Ces dérapages violents en perspective seraient la réponse à la crise aux dimensions multiples, et de plus en plus accentuée, que vit une frange toujours plus large de la population et qui s'exprime ouvertement par une forte volonté de changement. "Les gens ont l'impression d'avoir atteint le fond du gouffre et de n'avoir plus rien à perdre, face à un parti-Etat qui cherche ses marques depuis trente ans et qui érige le tâtonnement en règle", écrit Djibril Sylla dans le journal dakarois Sud Quotidien du 1er avril 1999. Aussi, les démons de la violence guettent les jeunes désoeuvrés et une vaste couche de la population, rurale comme urbaine, frappée par la crise sociale.
"Aujourd'hui, les raisons d'espérer qui étaient pour chaque Sénégalais (au cours des deux dernières décennies) une source de confiance, semblent inexorablement se dérober", constate Moustapha Niasse, dans sa déclaration de rupture avec le système en place, le 16 juin 1999. Son diagnostic est significatif, car il provient de quelqu'un qui fut, de tout temps, un homme du système qui a toujours assumé de hautes responsabilités dans les organes du pouvoir, de l'Etat comme du parti socialiste.
Il dit encore: "Après tant de promesses non tenues, tant de rendez-vous manqués et tant d'occasions ratées, les Sénégalais en sont arrivés à osciller devant l'impossible choix entre la résignation et la révolte. Jamais sans doute, depuis 1960, le fossé n'a été aussi grand entre ceux qui sont censés assurer la direction du pays et nos populations. Jamais depuis l'indépendance (...) le discrédit et la méfiance n'ont été aussi forts à l'égard des dirigeants...".
Djibo Kâ, cet autre transfuge du PS et autre ancien ministre de cabinets successifs de Diouf, ne dit pas autre chose. Pour Djibo, il faut "détruire le Parti socialiste, idéologiquement, politiquement et structurellement", parce que cette formation a fini par "corrompre les masses". Dans un entretien avec le quotidien dakarois L'Aurore (17 mars 1999), il parle de "présidents de conseils ruraux qui ont vendu des terres des domaines fonciers", de "taxes rurales détournées", de "conseils ruraux dirigés par des repris de justice". Il y évoque également la distribution de biens matériels et financiers par les responsables du PS à l'occasion des consultations électorales. Ils feront la même chose aux prochaines présidentielles, dit-il, mais "tout le monde n'est pas achetable et, cette fois-ci, les populations sont décidées à obtenir le changement".

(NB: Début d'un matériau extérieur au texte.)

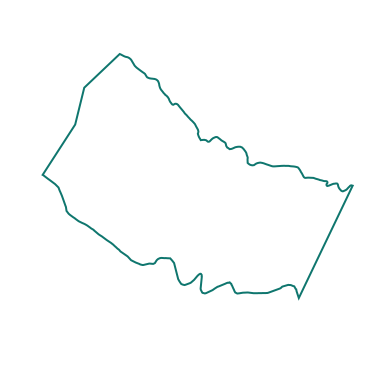 outline of Pomme, Laborie, Saint Lucia, rotated 298°
{"feature_id": "8701671B10960716544692", "entity_name": "Pomme", "entity_type": "district", "adm_level": 2, "iso_a3": "LCA", "parent_name": "Saint Lucia", "parent_adm1": "Laborie", "projection": "orthographic", "projection_center": [-60.981, 13.758], "detail": "fine", "context": "isolated", "style": "outline", "palette": "teal", "viewbox_px": 384, "rotation_deg": 298, "n_neighbors": 0, "source": "geoboundaries", "source_scale": "gbopen_adm2", "svg_char_len": 4912}
<svg xmlns="http://www.w3.org/2000/svg" viewBox="0 0 384 384"><g transform="rotate(298 192 192)"><path d="M273.0,330.9L272.7,329.6L272.2,329.0L271.7,328.7L271.1,328.6L269.3,328.0L266.9,327.4L265.8,326.8L264.6,325.9L263.4,324.9L263.2,324.1L263.2,323.1L263.6,322.0L264.1,320.7L264.8,319.5L265.4,318.8L266.1,318.1L267.0,317.4L267.6,316.4L267.2,315.2L266.5,314.3L265.6,313.0L264.6,312.1L263.0,310.8L261.8,309.8L260.8,308.6L261.0,307.8L261.6,307.3L262.2,307.1L263.2,307.3L263.9,307.2L264.5,306.7L264.7,306.0L264.4,305.0L263.9,304.1L263.5,302.9L263.2,301.3L262.6,299.3L262.5,298.2L262.2,296.7L261.8,295.0L261.6,293.4L261.4,292.4L260.8,291.2L260.0,289.5L259.5,288.4L258.7,287.0L257.8,285.7L257.5,284.9L257.6,284.0L257.9,283.4L258.4,282.6L259.2,281.5L260.0,280.3L261.0,278.5L261.7,277.6L262.3,276.5L263.1,274.9L263.4,273.8L263.3,273.3L263.1,272.4L262.8,271.3L262.4,270.1L261.8,268.7L261.1,267.1L260.4,265.0L259.3,262.9L258.1,260.5L256.8,258.3L255.9,256.9L254.8,255.1L253.9,253.7L253.0,252.2L252.4,250.8L252.1,249.1L251.7,246.5L251.4,244.9L251.2,243.4L251.0,241.9L250.6,240.2L250.0,238.4L249.1,237.2L248.4,236.4L247.3,235.4L245.6,234.5L244.8,234.1L243.9,232.8L243.5,231.6L243.3,230.1L243.5,228.7L243.8,227.5L245.7,226.4L247.1,225.6L248.2,225.2L248.8,224.8L250.6,222.8L251.8,221.8L252.8,220.3L253.5,218.8L254.1,217.6L254.6,216.0L254.8,215.4L254.7,214.0L254.6,213.3L253.7,211.6L252.9,210.5L251.8,209.2L250.6,208.3L249.2,207.2L248.4,206.4L247.5,205.1L247.6,204.6L247.8,203.3L247.8,202.2L248.4,201.2L248.9,200.4L249.5,200.0L250.0,199.5L250.6,199.0L251.0,198.4L251.2,197.5L251.3,196.1L251.3,195.3L251.4,193.7L251.7,192.5L251.9,191.3L252.1,190.1L252.3,189.0L252.3,188.5L251.9,187.5L251.4,186.9L250.4,186.1L249.5,185.4L248.4,184.9L247.4,184.5L246.2,184.2L245.0,183.8L244.3,183.3L243.9,182.4L244.0,181.7L244.3,180.6L244.3,180.1L244.1,179.3L243.8,178.3L243.4,177.6L242.6,176.4L241.9,175.4L242.1,175.2L242.9,173.8L243.8,172.4L244.8,171.2L245.4,170.6L246.2,169.8L246.8,169.7L247.4,169.6L248.3,169.3L249.6,168.2L250.4,167.1L251.6,165.2L252.5,163.9L253.3,162.8L254.0,161.1L254.4,159.9L254.9,158.3L255.2,156.9L255.8,155.3L256.5,153.2L257.3,151.2L258.0,148.8L258.9,147.1L259.8,144.9L260.3,143.7L261.1,141.7L262.0,139.6L262.4,138.8L262.6,137.6L262.4,136.4L261.9,135.6L261.2,135.1L260.3,134.6L260.0,133.7L260.4,132.4L260.9,131.5L261.3,130.5L262.2,129.2L262.7,128.6L263.3,128.0L263.9,127.0L264.4,126.2L264.6,125.4L265.1,124.2L265.1,123.1L265.5,122.3L265.6,122.0L266.1,120.4L266.7,119.2L267.2,118.0L267.9,116.4L268.7,115.2L269.7,114.1L270.9,113.0L271.9,112.3L272.9,111.3L274.0,109.9L274.4,108.5L274.5,107.4L274.3,106.2L274.2,105.7L274.0,105.3L273.4,103.7L272.9,102.5L272.4,100.9L272.2,98.8L272.5,97.9L273.4,96.4L274.2,95.1L274.5,93.6L274.6,92.3L275.0,89.5L275.4,87.0L275.8,84.6L276.2,83.3L276.5,82.3L277.1,81.2L277.7,80.3L278.4,79.1L279.2,77.8L280.0,76.5L280.5,75.3L280.8,73.6L280.8,72.1L280.6,71.3L280.2,69.9L280.1,69.2L280.0,68.0L280.0,67.3L280.0,65.9L280.0,64.6L279.9,63.4L236.8,49.0L236.2,48.8L233.5,47.9L196.7,57.2L137.0,52.1L137.0,52.6L137.0,52.9L136.7,54.6L136.0,58.8L135.8,60.4L134.7,67.4L133.3,72.0L131.0,74.6L130.5,75.3L127.6,78.9L124.6,82.2L122.3,84.7L121.9,85.1L121.6,85.5L121.0,86.1L119.5,87.8L116.9,89.7L116.3,90.2L116.1,90.7L114.9,93.3L114.5,95.1L113.9,99.2L113.8,100.7L113.6,101.5L113.0,105.6L113.1,109.4L113.3,111.9L113.3,113.0L113.3,113.3L113.2,115.5L113.0,116.8L112.8,118.4L112.5,120.1L112.4,122.9L112.2,123.2L112.1,123.5L110.8,129.4L110.6,131.4L110.5,133.1L110.2,135.0L109.6,138.9L109.5,139.6L109.0,144.8L108.9,145.0L108.9,145.3L108.8,145.6L108.7,146.1L108.7,146.5L107.8,149.8L107.7,150.4L107.0,152.9L106.8,154.5L106.4,155.6L106.2,156.0L105.9,156.9L104.9,165.4L103.2,170.2L103.2,170.7L103.3,175.5L103.8,179.6L103.7,180.2L104.3,182.6L104.7,183.3L108.4,187.5L108.7,187.8L109.3,189.1L110.2,191.3L110.4,191.6L111.8,192.6L113.2,192.7L114.6,192.8L115.3,192.9L115.6,193.0L116.9,193.5L118.1,194.4L118.3,194.5L119.3,195.7L119.7,196.5L120.7,198.8L121.3,199.8L122.3,202.1L123.2,203.9L122.4,206.0L122.2,206.6L121.7,207.7L120.9,209.5L108.6,220.7L107.3,222.7L106.6,224.0L105.8,225.5L105.8,226.9L106.3,229.0L106.9,229.7L110.6,233.0L111.5,233.6L115.4,235.1L117.3,235.5L120.5,236.2L122.3,236.8L123.6,237.6L123.8,237.9L123.9,238.3L123.3,239.5L122.5,240.0L122.1,240.1L121.9,240.4L110.9,244.9L110.4,245.2L109.8,245.7L108.1,248.1L107.9,248.6L108.5,251.0L109.3,251.9L115.0,256.2L116.2,256.8L117.6,257.5L120.4,259.1L120.8,259.6L126.6,264.4L127.8,265.3L128.9,266.4L129.0,266.9L129.9,267.7L129.5,268.6L129.4,269.7L128.7,270.3L128.4,271.0L126.5,273.4L125.4,274.9L124.3,276.2L123.6,277.3L123.6,279.6L124.6,281.1L126.9,284.1L129.5,288.5L131.6,294.0L131.8,294.4L138.1,305.8L138.8,306.6L147.8,314.7L148.7,315.4L149.9,315.8L150.3,315.9L150.9,316.2L155.2,320.6L155.4,321.2L155.6,321.6L156.2,322.9L156.4,324.9L156.4,325.2L156.7,326.6L155.1,329.0L155.0,329.7L153.5,330.9L148.5,336.1L273.0,330.9Z" fill="none" stroke="#0f766e" stroke-width="2"/></g></svg>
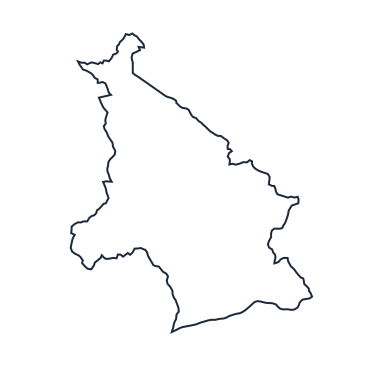 Jaú, São Paulo, Brazil (orthographic projection), rotated 283°
{"feature_id": "56859067B42546306526915", "entity_name": "Jaú", "entity_type": "district", "adm_level": 2, "iso_a3": "BRA", "parent_name": "Brazil", "parent_adm1": "São Paulo", "projection": "orthographic", "projection_center": [-48.547, -22.301], "detail": "fine", "context": "isolated", "style": "outline", "palette": "slate", "viewbox_px": 384, "rotation_deg": 283, "n_neighbors": 0, "source": "geoboundaries", "source_scale": "gbopen_adm2", "svg_char_len": 4010}
<svg xmlns="http://www.w3.org/2000/svg" viewBox="0 0 384 384"><g transform="rotate(283 192 192)"><path d="M93.7,107.7L94.1,111.3L98.5,113.0L101.5,113.2L104.1,115.4L107.2,117.8L110.1,118.3L108.4,120.8L107.5,122.8L107.9,125.0L108.8,127.3L110.1,130.0L110.4,133.4L114.4,133.8L114.9,136.5L113.5,139.4L115.5,141.0L118.1,143.2L116.9,145.7L119.1,147.4L121.1,148.1L123.9,148.8L124.8,152.0L125.9,154.8L125.4,157.3L125.0,159.7L122.9,161.9L119.9,163.5L117.8,165.4L112.0,170.9L111.6,173.1L111.9,176.5L107.8,181.6L106.6,185.4L104.4,187.6L100.1,187.3L96.9,188.9L94.9,192.0L91.4,195.1L88.0,196.1L84.9,198.2L82.9,200.4L79.4,202.7L76.0,204.9L72.5,206.0L69.2,204.5L64.5,205.1L61.9,204.3L59.1,204.0L56.0,204.2L51.0,203.8L54.1,207.7L56.8,210.9L58.2,213.0L59.9,216.9L61.3,220.1L62.8,223.4L63.8,225.5L65.4,227.9L66.8,229.9L68.3,232.7L70.2,236.0L71.4,238.5L72.1,240.8L72.7,243.5L74.6,247.3L75.9,251.4L77.3,253.7L79.5,256.1L81.8,259.9L83.3,262.6L84.2,265.0L85.7,267.4L88.2,270.0L92.8,273.5L98.9,277.7L100.4,280.3L100.7,283.9L100.6,288.7L101.1,291.9L101.7,295.1L101.3,299.2L99.6,301.4L98.3,303.7L98.0,306.8L99.0,310.4L99.4,312.9L99.5,315.4L100.7,318.4L103.1,320.8L106.1,321.6L108.3,321.8L110.4,322.7L112.1,324.1L113.6,327.6L114.7,330.5L117.1,332.5L120.5,330.0L121.9,328.3L124.3,327.4L125.5,325.7L127.6,322.1L130.5,321.0L132.8,319.8L133.2,317.1L135.4,314.0L137.3,311.6L139.8,308.8L141.9,305.0L146.4,301.1L149.2,300.0L148.4,296.1L146.1,293.4L143.4,292.1L142.1,290.4L141.0,288.3L144.0,288.0L147.1,288.1L149.6,287.0L151.6,284.5L154.0,283.1L155.2,279.6L158.1,277.8L160.8,277.9L165.9,279.2L169.3,278.4L172.3,278.5L174.8,280.4L176.0,286.0L177.3,288.1L179.8,288.5L181.8,289.3L184.1,289.9L188.5,290.4L190.9,290.6L193.0,290.6L195.6,290.4L201.2,292.2L204.9,298.1L208.4,297.6L211.1,296.0L209.6,292.9L209.8,289.6L208.1,286.8L209.0,275.8L211.3,273.7L213.8,272.6L216.3,270.8L216.0,268.4L216.8,265.1L220.5,264.8L224.1,264.3L226.6,261.9L227.0,258.2L227.2,255.5L227.7,252.4L228.9,248.5L230.9,245.6L233.1,244.0L235.4,243.5L236.0,241.0L233.3,239.0L232.6,235.3L230.0,231.5L228.5,228.6L228.6,225.2L227.3,222.2L229.9,222.1L232.4,221.4L234.6,218.9L238.2,219.3L240.7,221.6L242.3,219.4L242.0,217.1L244.9,216.3L248.1,216.7L250.3,214.6L251.2,211.9L252.1,209.7L253.1,207.4L252.5,204.6L253.3,201.3L254.3,198.9L255.2,196.1L256.9,193.3L258.6,190.6L260.1,187.7L261.5,185.6L262.7,182.4L264.9,179.3L265.3,176.2L266.7,174.2L268.5,172.7L271.3,170.3L272.1,167.8L271.8,163.8L272.6,161.1L273.9,159.2L275.2,156.8L277.3,156.0L278.2,154.0L278.9,151.2L279.1,147.3L279.5,144.8L291.7,114.7L293.3,110.2L294.5,107.6L300.3,106.2L304.4,105.3L309.4,102.9L313.5,103.0L316.1,106.4L318.6,109.4L321.3,107.4L321.9,112.8L324.8,111.7L327.0,109.0L328.8,106.1L331.2,103.3L331.7,100.8L333.0,98.2L330.8,95.4L331.0,92.1L328.9,91.5L326.4,90.9L323.9,89.5L321.8,88.0L319.3,87.6L317.4,86.3L313.8,86.6L312.0,88.3L309.8,87.0L308.2,84.4L306.1,83.9L303.9,83.3L300.6,81.6L300.8,79.1L300.2,76.5L297.2,75.9L297.7,73.4L295.5,71.8L295.7,68.3L295.7,64.9L292.8,61.1L293.8,58.3L293.1,55.2L293.6,51.5L290.8,53.8L288.4,56.5L286.8,58.2L286.5,61.9L285.8,64.2L285.0,66.9L283.2,69.7L281.4,71.5L280.4,74.8L277.1,75.6L277.9,77.9L279.0,79.9L278.4,83.0L276.4,84.7L273.8,86.4L270.2,88.5L268.4,91.2L263.0,80.1L258.2,83.5L254.3,86.7L252.5,89.1L250.5,91.8L244.2,91.3L242.0,91.5L239.2,92.6L236.3,91.2L233.6,92.7L230.9,95.5L227.5,97.8L225.2,100.0L223.3,102.3L221.6,103.7L218.4,104.8L216.0,107.0L214.1,108.2L210.9,108.2L207.9,106.5L205.5,104.9L202.3,103.8L198.7,104.3L196.1,104.2L193.4,104.8L191.1,106.4L186.9,108.8L183.9,111.4L183.1,106.0L181.8,103.1L177.7,106.1L175.3,107.6L172.5,108.7L169.8,110.5L167.2,112.1L165.0,111.4L161.7,110.6L160.4,108.4L157.7,107.0L154.9,105.4L152.6,103.5L149.7,103.4L147.4,102.0L146.1,99.8L144.0,97.9L139.8,96.5L138.9,92.8L137.3,90.5L136.8,87.7L134.5,85.0L131.2,82.5L127.8,83.2L124.8,83.5L123.8,87.4L121.4,86.6L119.1,86.2L116.5,86.2L113.9,86.2L110.3,86.4L107.1,88.5L105.6,91.7L104.8,95.5L103.8,97.6L100.8,101.0L97.9,100.9L94.8,105.5L93.7,107.7Z" fill="none" stroke="#1e293b" stroke-width="2"/></g></svg>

Ce changement, les leaders de l'opposition pensent l'obtenir avec une candidature plurielle au premier tour, pour porter leur choix au second tour sur celui d'entre eux qui sera le mieux placé. Ceci n'est pas l'avis de tout le monde. En effet, bon nombre de Sénégalais penchent pour une candidature unique de l'opposition. Dans cette optique, quatre formations du pôle dit de gauche soutiendraient le libéral Abdoulaye Wade, dont le parti est la seconde formation du pays.
Cette controverse - candidature unique / candidature plurielle de l'opposition - ne semble pas émouvoir les partisans du président Diouf, dont l'objectif est de le faire élire au premier tour. Une manière d'influencer l'électorat et... les préposés à l'organisation des élections. De toutes façons, la bataille sera rude, en février 2000 plus que par le passé.